Boston homeless shelter Pine Street Inn is reporting a far lower rate of positive coronavirus tests in its latest round of testing than in an earlier round of tests in early April.
Last week, Pine Street tested 144 people who had previously tested negative during the earlier round of universal testing. Just 4% in the most recent round tested positive, compared to a 36% positive rate for the 408 people tested more than six weeks before.
"We were absolutely encouraged that the numbers went down so much," Pine Street Inn President and Executive Director Lyndia Downie says.
Testing in Boston's homeless community has consistently found that a majority of people have no symptoms or only mild symptoms of COVID-19 when they've tested positive, raising concerns about the spread of the virus in shelters.
A small percentage of the 700-plus adults in Boston's homeless community who've tested positive have been hospitalized, according to Boston Health Care for the Homeless Program. Eleven have died.
After the April testing at Pine Street, city officials worked with the state and Health Care for the Homeless to test everyone at the rest of the city's adult emergency shelters. In mid-May, city officials released results that showed 32% of people staying in those shelters had tested positive at some point in the previous two months.
Downie says moving some guests into a Suffolk University dorm has helped contain the spread of the virus. Currently, Pine Street's shelters have about half of the people that they would normally have. Along with that, the organization was able to obtain masks for everyone at the shelter facilities after the April testing. Workers had already hung plastic curtains between guests' beds, but the de-population efforts have allowed them to spread out the beds more.
Downie says more needs to happen to continue to contain the spread of the coronavirus and protect people who are homeless into the future.
She says more satellite shelter locations are needed to keep shelters below capacity to the point that they can properly distance beds and employ other measures to lessen virus spread. Other homeless service providers have called for the same. A spokesperson for the state's COVID-19 command center says state leaders are working to come up with a plan to add to or replace existing facilities to spread out homeless shelter populations.

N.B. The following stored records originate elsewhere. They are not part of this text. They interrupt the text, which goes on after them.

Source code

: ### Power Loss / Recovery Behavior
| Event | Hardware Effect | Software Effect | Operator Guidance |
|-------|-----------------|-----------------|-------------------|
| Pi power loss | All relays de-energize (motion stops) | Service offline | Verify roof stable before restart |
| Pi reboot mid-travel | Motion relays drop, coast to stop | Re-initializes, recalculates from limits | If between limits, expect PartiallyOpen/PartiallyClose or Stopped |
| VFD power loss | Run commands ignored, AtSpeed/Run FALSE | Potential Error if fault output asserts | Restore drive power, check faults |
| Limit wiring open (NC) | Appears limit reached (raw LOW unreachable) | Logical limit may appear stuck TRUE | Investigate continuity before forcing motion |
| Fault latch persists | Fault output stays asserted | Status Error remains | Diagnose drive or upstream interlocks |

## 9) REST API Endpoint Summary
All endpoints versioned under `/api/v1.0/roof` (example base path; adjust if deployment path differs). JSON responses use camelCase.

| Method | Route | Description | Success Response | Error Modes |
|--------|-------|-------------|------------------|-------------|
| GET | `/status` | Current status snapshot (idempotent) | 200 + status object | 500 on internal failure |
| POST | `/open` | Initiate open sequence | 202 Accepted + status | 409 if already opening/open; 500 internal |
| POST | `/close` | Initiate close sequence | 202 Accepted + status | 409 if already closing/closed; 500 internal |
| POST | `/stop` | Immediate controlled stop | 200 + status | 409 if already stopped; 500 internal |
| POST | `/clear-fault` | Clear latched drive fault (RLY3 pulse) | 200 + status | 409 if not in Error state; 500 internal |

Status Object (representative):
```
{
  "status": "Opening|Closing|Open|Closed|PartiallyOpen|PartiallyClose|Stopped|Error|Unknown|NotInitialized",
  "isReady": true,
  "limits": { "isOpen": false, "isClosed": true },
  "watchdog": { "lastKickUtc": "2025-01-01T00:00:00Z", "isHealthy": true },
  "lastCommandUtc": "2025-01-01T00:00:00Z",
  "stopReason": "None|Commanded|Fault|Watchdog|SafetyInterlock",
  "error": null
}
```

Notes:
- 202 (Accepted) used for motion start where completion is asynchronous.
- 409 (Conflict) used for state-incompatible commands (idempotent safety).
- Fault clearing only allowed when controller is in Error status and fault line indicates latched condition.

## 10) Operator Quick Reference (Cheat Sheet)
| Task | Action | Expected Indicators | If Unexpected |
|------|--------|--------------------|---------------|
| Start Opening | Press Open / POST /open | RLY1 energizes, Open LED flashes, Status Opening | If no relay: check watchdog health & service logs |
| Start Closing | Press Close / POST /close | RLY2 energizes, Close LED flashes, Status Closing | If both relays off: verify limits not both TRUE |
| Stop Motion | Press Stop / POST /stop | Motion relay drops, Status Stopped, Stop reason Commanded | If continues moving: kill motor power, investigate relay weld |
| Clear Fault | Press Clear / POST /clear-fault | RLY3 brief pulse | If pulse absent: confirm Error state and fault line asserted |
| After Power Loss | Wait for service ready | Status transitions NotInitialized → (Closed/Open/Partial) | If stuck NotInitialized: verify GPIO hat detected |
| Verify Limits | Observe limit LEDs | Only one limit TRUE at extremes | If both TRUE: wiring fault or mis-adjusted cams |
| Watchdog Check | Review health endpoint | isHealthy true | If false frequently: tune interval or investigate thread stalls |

Faster action to create permanent housing for people who've been homeless is also needed, according to Downie. She points out buildings such as former hotels or YMCAs with housing units that could possibly be converted quickly to housing, and she wonders if local and state officials could ease regulations that bog down the process of creating that housing.
"Finding sites is not an easy lift," she says. "But I don't know that we have a choice, because we're either going to go back to the way things were [and] have, I think, repeat episodes of this virus ... [or] we can do this the right way, which is do our best ... to find a more creative way to find housing."
"The question is, how much political will and how much financial support will it take to get there?" she continues.
Downie is also urging state and local leaders and homeless service providers to work together to create a more comprehensive, well-funded system to assess people's needs before or right when they arrive at shelters looking for help. That would allow advocates to divert them to other housing options immediately so that they don't have to enter the shelter.
Many shelters in Boston offer these so-called "front-door triage" programs, but there isn't enough funding to offer the service to everyone who arrives at a shelter.